About this exercise: Each line of the data must be given back verbatim, with pictures removed.

Raw data:
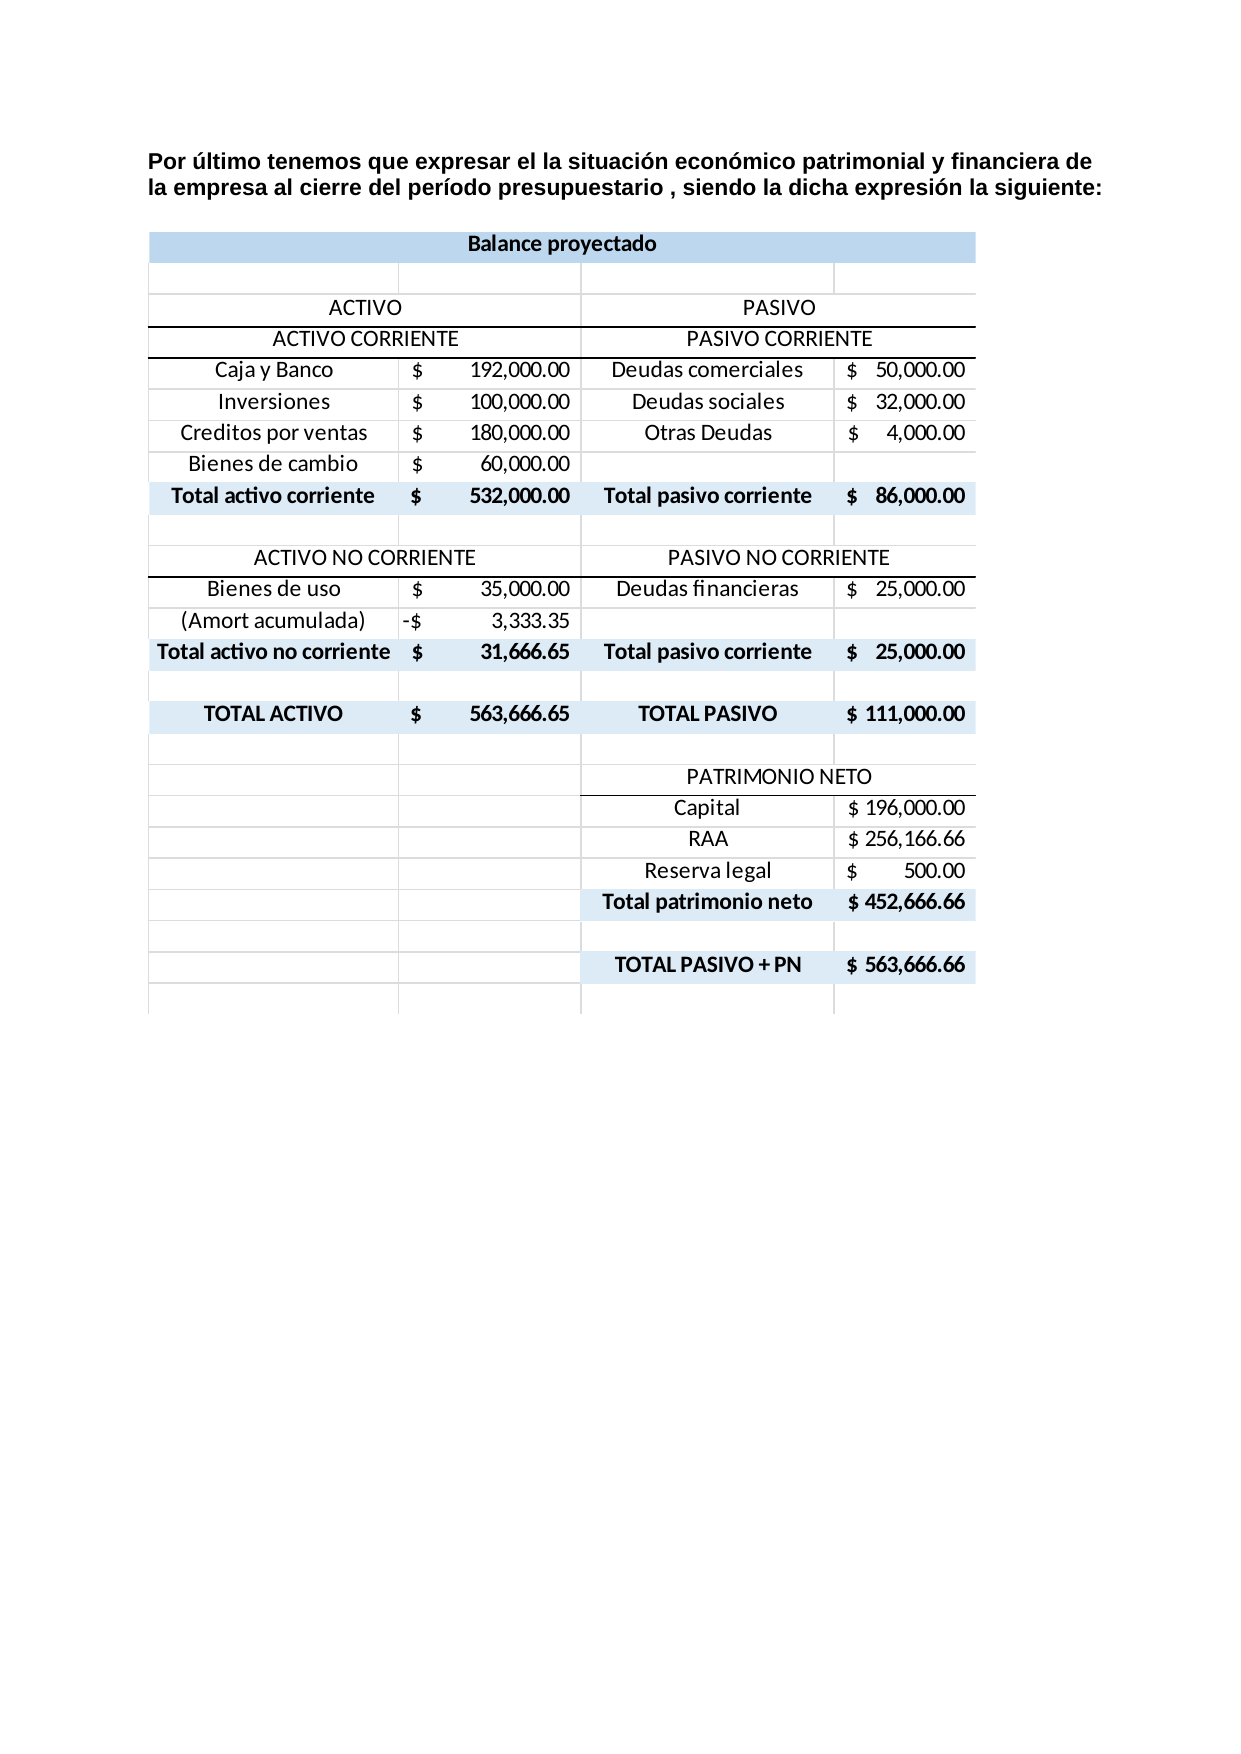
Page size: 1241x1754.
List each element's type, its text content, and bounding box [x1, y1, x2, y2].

text Por último tenemos que expresar el la situación económico patrimonial y financiera de la empresa al cierre del período presupuestario , siendo la dicha expresión la siguiente: [148, 148, 1107, 200]
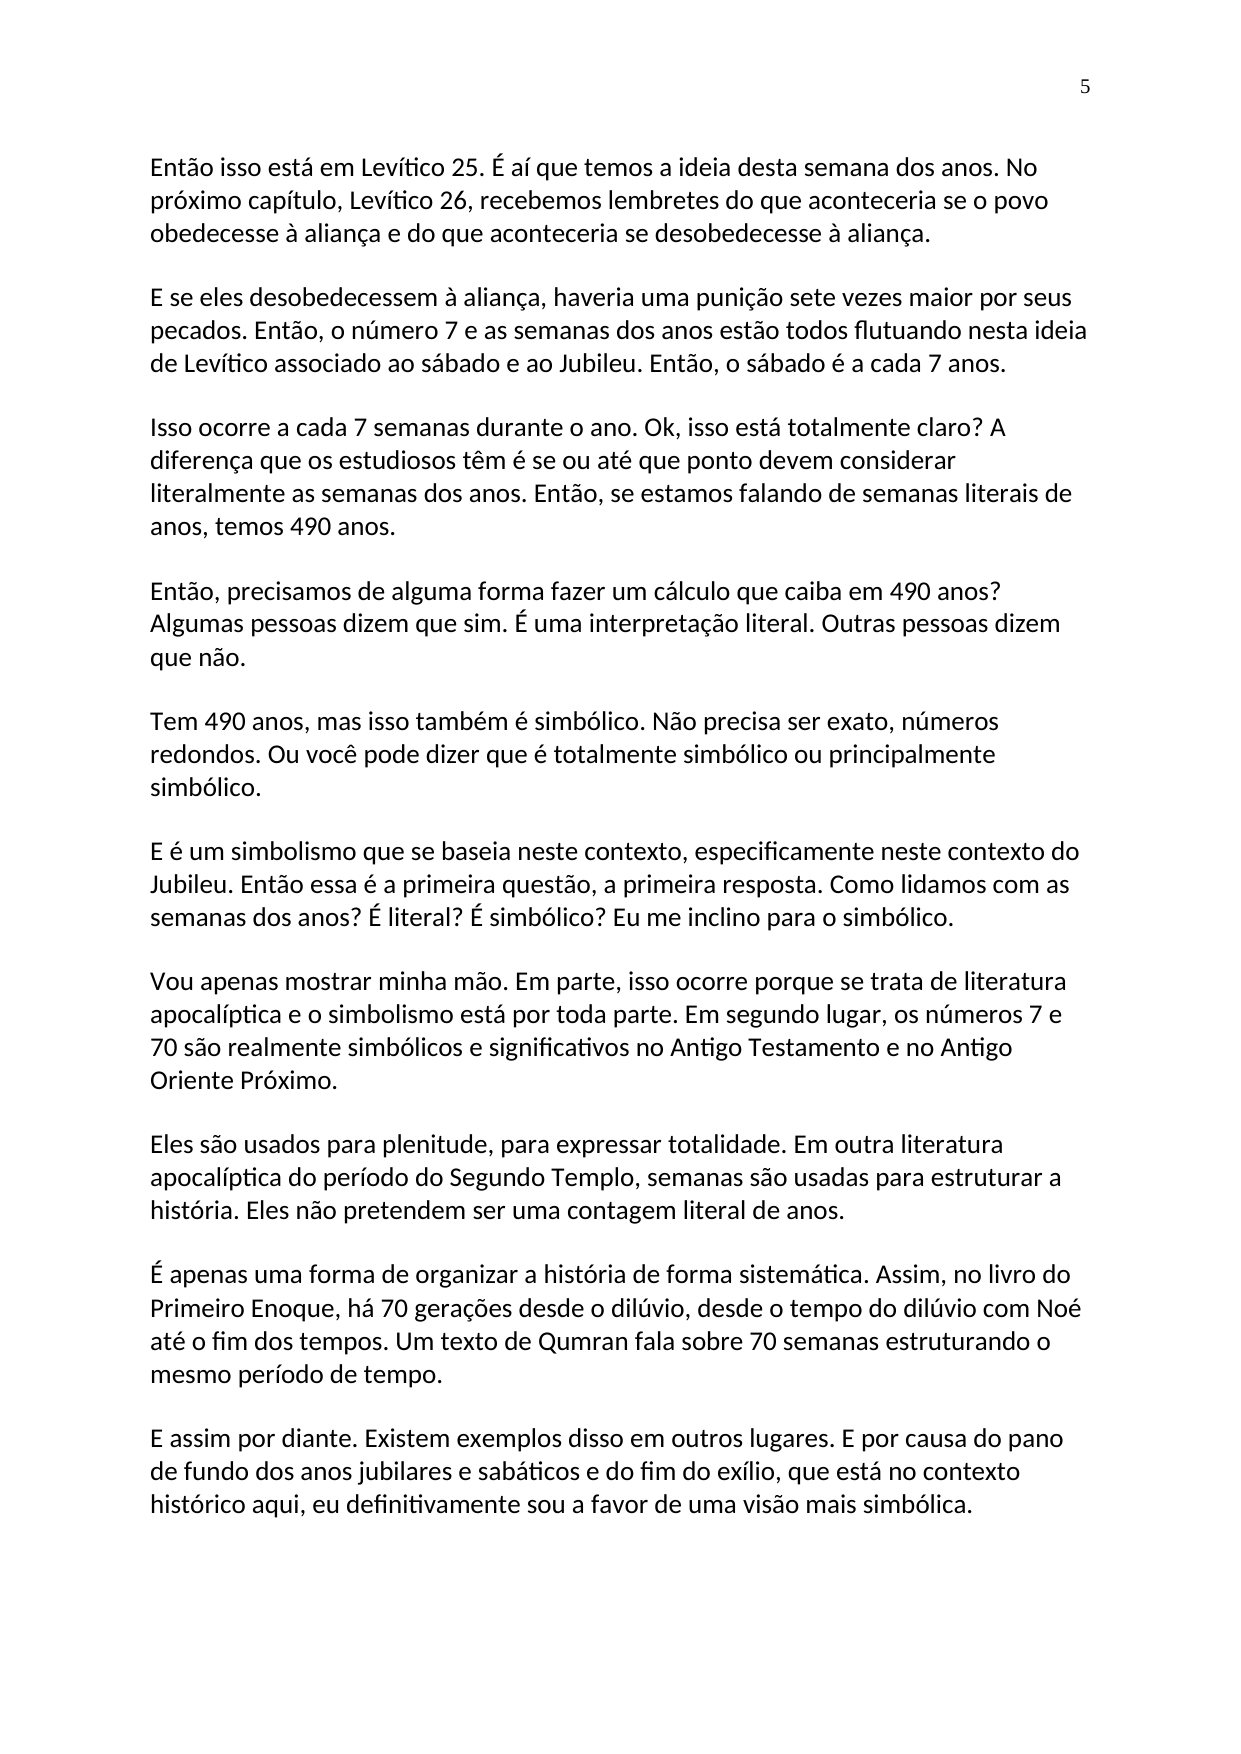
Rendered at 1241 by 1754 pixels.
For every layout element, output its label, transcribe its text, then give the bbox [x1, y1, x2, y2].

text É apenas uma forma de organizar a história de forma sistemática. Assim, no livro do Primeiro Enoque, há 70 gerações desde o dilúvio, desde o tempo do dilúvio com Noé até o fim dos tempos. Um texto de Qumran fala sobre 70 semanas estruturando o mesmo período de tempo. [150, 1258, 1090, 1390]
text Então, precisamos de alguma forma fazer um cálculo que caiba em 490 anos? Algumas pessoas dizem que sim. É uma interpretação literal. Outras pessoas dizem que não. [150, 574, 1090, 673]
text E assim por diante. Existem exemplos disso em outros lugares. E por causa do pano de fundo dos anos jubilares e sabáticos e do fim do exílio, que está no contexto histórico aqui, eu definitivamente sou a favor de uma visão mais simbólica. [150, 1421, 1090, 1520]
text E se eles desobedecessem à aliança, haveria uma punição sete vezes maior por seus pecados. Então, o número 7 e as semanas dos anos estão todos flutuando nesta ideia de Levítico associado ao sábado e ao Jubileu. Então, o sábado é a cada 7 anos. [150, 280, 1090, 379]
text Vou apenas mostrar minha mão. Em parte, isso ocorre porque se trata de literatura apocalíptica e o simbolismo está por toda parte. Em segundo lugar, os números 7 e 70 são realmente simbólicos e significativos no Antigo Testamento e no Antigo Oriente Próximo. [150, 964, 1090, 1096]
text Então isso está em Levítico 25. É aí que temos a ideia desta semana dos anos. No próximo capítulo, Levítico 26, recebemos lembretes do que aconteceria se o povo obedecesse à aliança e do que aconteceria se desobedecesse à aliança. [150, 150, 1090, 249]
text Eles são usados para plenitude, para expressar totalidade. Em outra literatura apocalíptica do período do Segundo Templo, semanas são usadas para estruturar a história. Eles não pretendem ser uma contagem literal de anos. [150, 1127, 1090, 1227]
text Isso ocorre a cada 7 semanas durante o ano. Ok, isso está totalmente claro? A diferença que os estudiosos têm é se ou até que ponto devem considerar literalmente as semanas dos anos. Então, se estamos falando de semanas literais de anos, temos 490 anos. [150, 410, 1090, 542]
text E é um simbolismo que se baseia neste contexto, especificamente neste contexto do Jubileu. Então essa é a primeira questão, a primeira resposta. Como lidamos com as semanas dos anos? É literal? É simbólico? Eu me inclino para o simbólico. [150, 834, 1090, 933]
text Tem 490 anos, mas isso também é simbólico. Não precisa ser exato, números redondos. Ou você pode dizer que é totalmente simbólico ou principalmente simbólico. [150, 704, 1090, 803]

Result below:
Page size: 1241x1754.
List each element's type, its text content, and bounding box [x1, y1, x2, y2].

text Por último tenemos que expresar el la situación económico patrimonial y financiera de la empresa al cierre del período presupuestario , siendo la dicha expresión la siguiente: [148, 148, 1107, 200]
Rendered at 1241 by 1754 pixels.
For every layout element, output its label, transcribe its text, then give the bbox [x1, y1, x2, y2].

text É apenas uma forma de organizar a história de forma sistemática. Assim, no livro do Primeiro Enoque, há 70 gerações desde o dilúvio, desde o tempo do dilúvio com Noé até o fim dos tempos. Um texto de Qumran fala sobre 70 semanas estruturando o mesmo período de tempo. [150, 1258, 1090, 1390]
text Então, precisamos de alguma forma fazer um cálculo que caiba em 490 anos? Algumas pessoas dizem que sim. É uma interpretação literal. Outras pessoas dizem que não. [150, 574, 1090, 673]
text E assim por diante. Existem exemplos disso em outros lugares. E por causa do pano de fundo dos anos jubilares e sabáticos e do fim do exílio, que está no contexto histórico aqui, eu definitivamente sou a favor de uma visão mais simbólica. [150, 1421, 1090, 1520]
text E se eles desobedecessem à aliança, haveria uma punição sete vezes maior por seus pecados. Então, o número 7 e as semanas dos anos estão todos flutuando nesta ideia de Levítico associado ao sábado e ao Jubileu. Então, o sábado é a cada 7 anos. [150, 280, 1090, 379]
text Vou apenas mostrar minha mão. Em parte, isso ocorre porque se trata de literatura apocalíptica e o simbolismo está por toda parte. Em segundo lugar, os números 7 e 70 são realmente simbólicos e significativos no Antigo Testamento e no Antigo Oriente Próximo. [150, 964, 1090, 1096]
text Então isso está em Levítico 25. É aí que temos a ideia desta semana dos anos. No próximo capítulo, Levítico 26, recebemos lembretes do que aconteceria se o povo obedecesse à aliança e do que aconteceria se desobedecesse à aliança. [150, 150, 1090, 249]
text Eles são usados para plenitude, para expressar totalidade. Em outra literatura apocalíptica do período do Segundo Templo, semanas são usadas para estruturar a história. Eles não pretendem ser uma contagem literal de anos. [150, 1127, 1090, 1227]
text Isso ocorre a cada 7 semanas durante o ano. Ok, isso está totalmente claro? A diferença que os estudiosos têm é se ou até que ponto devem considerar literalmente as semanas dos anos. Então, se estamos falando de semanas literais de anos, temos 490 anos. [150, 410, 1090, 542]
text E é um simbolismo que se baseia neste contexto, especificamente neste contexto do Jubileu. Então essa é a primeira questão, a primeira resposta. Como lidamos com as semanas dos anos? É literal? É simbólico? Eu me inclino para o simbólico. [150, 834, 1090, 933]
text Tem 490 anos, mas isso também é simbólico. Não precisa ser exato, números redondos. Ou você pode dizer que é totalmente simbólico ou principalmente simbólico. [150, 704, 1090, 803]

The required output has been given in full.